USA TODAY High School Sports has a weekly column on the recruiting process. This isn’t about where just the top five-star athletes are headed but rather a guide to the process and the pitfalls for student-athletes nationwide from Playced.com. This week’s article is written by Ross Hawley, the president of the company. Playced.com is an industry leader in college recruiting. Their technology-based recruiting service identifies the right colleges for potential recruits to pursue and provides a recruiting system that is second to none for student-athletes of all talent levels and ages.
It’s not your high school or select/club coach’s job to get you a college scholarship. I know that might not be want you want to hear, but it is the truth.
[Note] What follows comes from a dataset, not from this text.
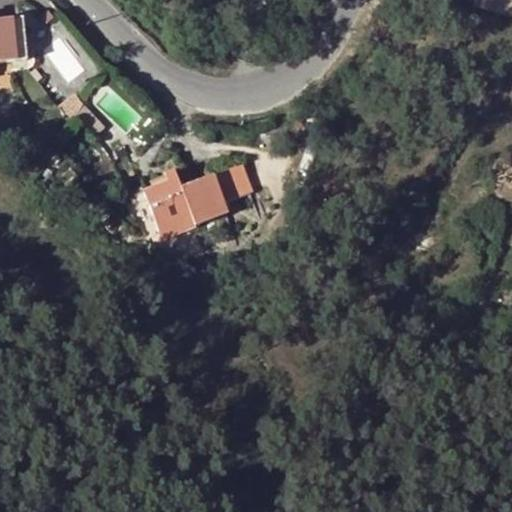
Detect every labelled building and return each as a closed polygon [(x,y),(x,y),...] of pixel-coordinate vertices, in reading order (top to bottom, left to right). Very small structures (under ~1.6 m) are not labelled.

From running a practice schedule, to managing games, to getting the most out your team, your coach simply doesn’t have enough hours in the day to dedicate to your scholarship search. Understanding that simple fact is crucial to the outcome of your recruiting process.
That said, your coach can play a pivotal role during this journey for you. But it’s on you to make sure you’re making it easy for them to help you. In fact, if you do your job, your coach will absolutely be more than willing to follow your lead when the recruiting window opens.
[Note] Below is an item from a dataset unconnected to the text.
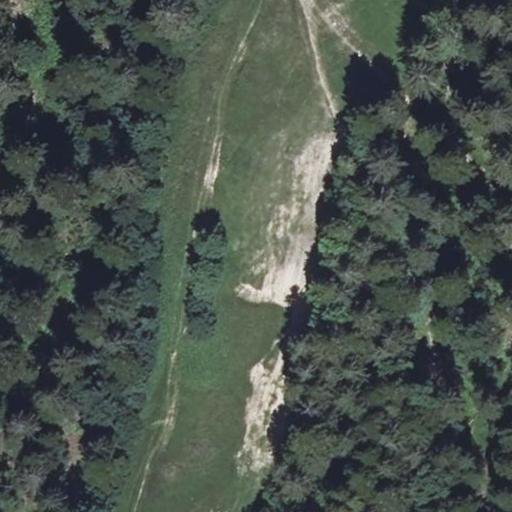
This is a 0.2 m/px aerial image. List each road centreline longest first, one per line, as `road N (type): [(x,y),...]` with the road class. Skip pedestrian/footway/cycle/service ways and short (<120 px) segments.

Simply put, your coach should be used as a reference or support.
Here’s a game plan on getting the most out of your coach during the recruiting process:
- Target 10-15 colleges you can realistically play for.
- Confirm with your coach that he or she believes those schools make sense for you.
- Tell your coach you will be reaching out to each of your target schools and you will be using them as a reference for college coaches to follow up with.
- Send an introductory email to each of your target schools and provide each of those schools with the contact info of your coach.
- Make sure to “bcc” (blind carbon copy) your coach on every email so your coach can see exactly who you’re communicating with.
- Provide your coach the contact info for the college coaches at your target schools, in case your coach is willing to make a call or send an email on your behalf.
It’s really that simple. Do as much of the work for your coach as possible and don’t be scared to ask them for help. If you make it easy for them to help, they’re going to understand how serious you are about playing at the next level. Keep in mind, it’s your career. It should matter to you, more than it matters to your coach!